18 mars 2021 à 14:47 - mise à jour 18 mars 2021 à 14:47Temps de lecture2 min
Par Hugues Van Peel

La démission de l’échevin tubizien Michel Picalausa, empêtré dans une affaire de précompte immobilier impayé depuis 15 ans, soulève de nouvelles questions.

L’intéressé dit avoir commis une erreur et il explique avoir entamé une procédure de régularisation l’an dernier. Mais qui était au courant de cette situation? Et depuis quand?

En 2014, un agent communal avait été engagé comme indicateur expert à Tubize. Il avait pour mission de transmettre au cadastre les modifications constatées sur les habitations, afin de faire payer aux propriétaires le juste précompte immobilier.

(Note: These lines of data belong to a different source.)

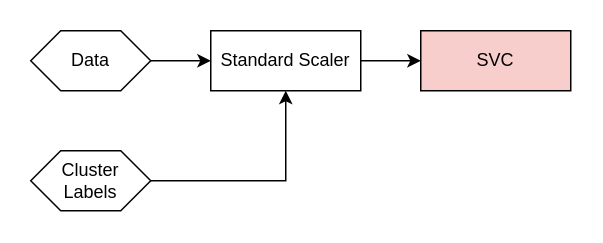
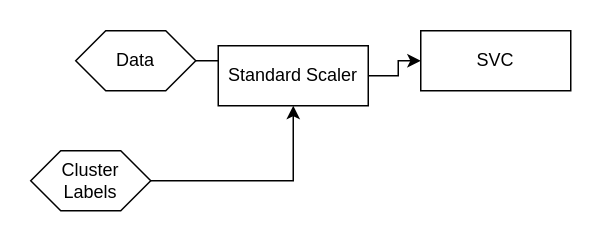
  <mxCell id="0" />
  <mxCell id="1" parent="0" />
  <mxCell id="2" value="" style="edgeStyle=orthogonalEdgeStyle;rounded=0;orthogonalLoop=1;jettySize=auto;html=1;" edge="1" parent="1" source="3" target="7"><mxGeometry relative="1" as="geometry" /></mxCell>
- <mxCell id="3" value="Data" style="shape=hexagon;perimeter=hexagonPerimeter2;whiteSpace=wrap;html=1;fixedSize=1;" vertex="1" parent="1"><mxGeometry x="20" y="20" width="80" height="40" as="geometry" /></mxCell>
+ <mxCell id="3" value="Data" style="shape=hexagon;perimeter=hexagonPerimeter2;whiteSpace=wrap;html=1;fixedSize=1;" vertex="1" parent="1"><mxGeometry x="50" y="20" width="80" height="40" as="geometry" /></mxCell>
  <mxCell id="4" style="edgeStyle=orthogonalEdgeStyle;rounded=0;orthogonalLoop=1;jettySize=auto;html=1;entryX=0.5;entryY=1;entryDx=0;entryDy=0;" edge="1" parent="1" source="5" target="7"><mxGeometry relative="1" as="geometry" /></mxCell>
  <mxCell id="5" value="Cluster&lt;br&gt;Labels" style="shape=hexagon;perimeter=hexagonPerimeter2;whiteSpace=wrap;html=1;fixedSize=1;" vertex="1" parent="1"><mxGeometry x="20" y="100" width="80" height="40" as="geometry" /></mxCell>
  <mxCell id="6" value="" style="edgeStyle=orthogonalEdgeStyle;rounded=0;orthogonalLoop=1;jettySize=auto;html=1;" edge="1" parent="1" source="7" target="8"><mxGeometry relative="1" as="geometry" /></mxCell>
- <mxCell id="7" value="Standard Scaler" style="whiteSpace=wrap;html=1;" vertex="1" parent="1"><mxGeometry x="140" y="20" width="100" height="40" as="geometry" /></mxCell>
- <mxCell id="8" value="SVC" style="whiteSpace=wrap;html=1;fillColor=#f8cecc;" vertex="1" parent="1"><mxGeometry x="280" y="20" width="100" height="40" as="geometry" /></mxCell>
+ <mxCell id="7" value="Standard Scaler" style="whiteSpace=wrap;html=1;" vertex="1" parent="1"><mxGeometry x="145" y="30" width="100" height="40" as="geometry" /></mxCell>
+ <mxCell id="8" value="SVC" style="whiteSpace=wrap;html=1;" vertex="1" parent="1"><mxGeometry x="280" y="20" width="100" height="40" as="geometry" /></mxCell>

C’est cet agent qui a constaté les irrégularités concernant la maison de Michel Picalausa. Il a donc rédigé un courrier (daté du 14 octobre 2014) demandant à l’intéressé de se mettre en règle.

Une erreur de libellé?

Mais ce courrier n’a finalement pas été envoyé. La procédure voulait qu’il soit d’abord signé par le bourgmestre (et par le directeur général), or Michel Januth ne l’a pas fait. Contacté ce jeudi, le bourgmestre nous explique avoir renvoyé ce document à l’administration car il n’était pas correctement libellé. En clair, l’adresse mentionnée n’était pas la bonne.

Etonnant, car l’adresse du destinataire indiquée en haut du courrier est bien celle de Michel Picalausa. Et la référence de la parcelle cadastrale reprise dans le document semble correcte. Michel Januth dit avoir interrogé son échevin à ce propos mais aucun des deux n’aurait compris, à l’époque, de quoi il s’agissait. Mais quoi qu’il en soit du libellé, le bourgmestre et son échevin pouvaient-ils ignorer les irrégularités évoquées dans ce fameux document?

Autre question, pourquoi le courrier renvoyé à l’administration n’a-t-il pas ensuite été corrigé et à nouveau soumis à la signature du bourgmestre? Le directeur général, que nous avons également contacté, ne se l’explique pas.

En fin de compte, ce n’est qu’en 2020, six ans plus tard, que l’échevin Picalausa a entamé une procédure de régularisation. Il affirme aujourd’hui n’avoir eu connaissance de ces irrégularités qu’en décembre dernier. Il ne s’était pas rendu compte qu’il ne payait pas de précompte immobilier depuis 15 ans. Cette omission lui aura finalement coûté son poste.